然后创建三个dataloader用于后续训练用：

from torch.utils.data import DataLoader

num_workers = 0
batch_size = 8
torch.manual_seed(123)

train_loader = DataLoader(
    dataset=train_dataset,
    batch_size=batch_size,
    shuffle=True,
    num_workers=num_workers,
    drop_last=True
)

val_loader = DataLoader(
    dataset=val_dataset,
    batch_size=batch_size,
    num_workers=num_workers,
    drop_last=False
)

test_loader = DataLoader(
    dataset=test_dataset,
    batch_size=batch_size,
    num_workers=num_workers,
    drop_last=False
)

for input_batch, target_batch in train_loader:
    pass
print("Input batch dimensions:", input_batch.shape)
print("Label batch dimensions", target_batch.shape)

Input batch dimensions: torch.Size([8, 120])
Label batch dimensions torch.Size([8])

print(f"{len(train_loader)} training batches")
print(f"{len(val_loader)} validation batches")
print(f"{len(test_loader)} test batches")

130 training batches
19 validation batches
38 test batches

1.4 用预训练权重初始化模型

这个主要就是上一章的内容，加载GPT-2的权重，不过因为我们要做分类任务微调，那么原来那个输出头肯定不能用了，我们需要用一个二分类的输出头替换。

先加载权重：

CHOOSE_MODEL = "gpt2-small (124M)"
INPUT_PROMPT = "Every effort moves"
BASE_CONFIG = {
 "vocab_size": 50257,
 "context_length": 1024,
 "drop_rate": 0.0,
 "qkv_bias": True
}
model_configs = {
 "gpt2-small (124M)": {"emb_dim": 768, "n_layers": 12, "n_heads": 12},
 "gpt2-medium (355M)": {"emb_dim": 1024, "n_layers": 24, "n_heads": 16},
 "gpt2-large (774M)": {"emb_dim": 1280, "n_layers": 36, "n_heads": 20},
 "gpt2-xl (1558M)": {"emb_dim": 1600, "n_layers": 48, "n_heads": 25},
}
BASE_CONFIG.update(model_configs[CHOOSE_MODEL])

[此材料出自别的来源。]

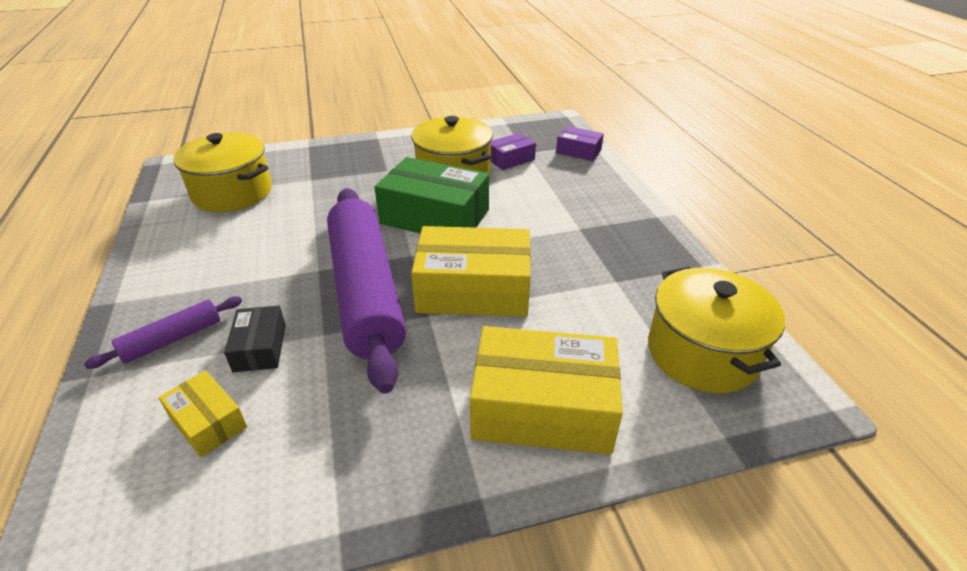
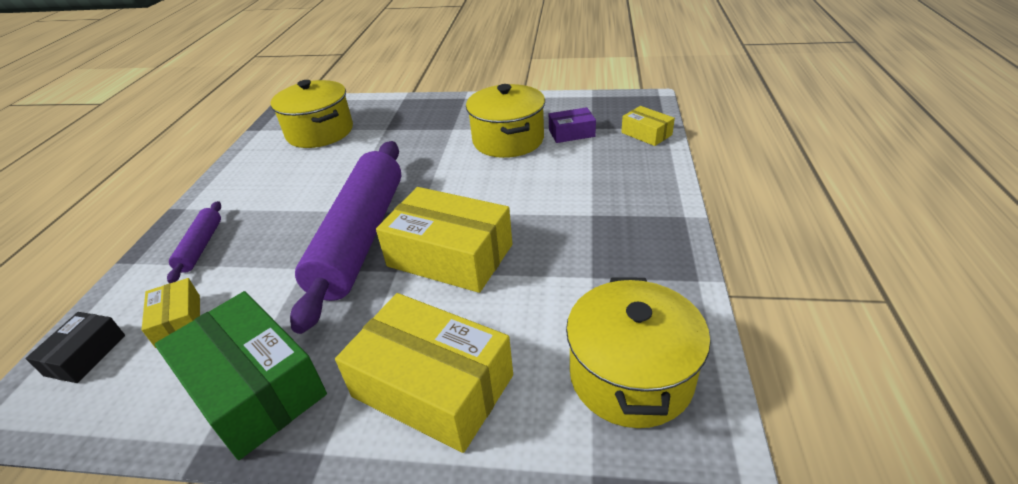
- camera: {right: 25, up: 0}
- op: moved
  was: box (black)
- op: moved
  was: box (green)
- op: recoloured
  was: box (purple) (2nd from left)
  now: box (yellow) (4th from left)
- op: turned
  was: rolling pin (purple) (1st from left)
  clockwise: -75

from gpt_download import download_and_load_gpt2
from previous_chapters import GPTModel, load_weights_into_gpt

model_size = CHOOSE_MODEL.split(" ")[-1].lstrip("(").rstrip(")")
settings, params = download_and_load_gpt2(
    model_size=model_size, models_dir="gpt2"
)

model = GPTModel(BASE_CONFIG)
load_weights_into_gpt(model, params)
model.eval()

随便测个句子看权重加载正确没：

from previous_chapters import generate_text_simple, text_to_token_ids, token_ids_to_text

text_1 = "Every effort moves you"
token_ids = generate_text_simple(
    model=model,
    idx=text_to_token_ids(text_1, tokenizer),
    max_new_tokens=15,
    context_size=BASE_CONFIG["context_length"]
)
token_ids_to_text(token_ids, tokenizer)

'Every effort moves you forward.\n\nThe first step is to understand the importance of your work'

我们尝试给一个instruction：

text_2 = (
    "Is the following text 'spam'? Answer with 'yes' or 'no':"
    " 'You are a winner you have been specially"
    " selected to receive $1000 cash or a $2000 award.'"
)
token_ids = generate_text_simple(
    model=model,
    idx=text_to_token_ids(text_2, tokenizer),
    max_new_tokens=23,
    context_size=BASE_CONFIG["context_length"]
)
print(token_ids_to_text(token_ids, tokenizer))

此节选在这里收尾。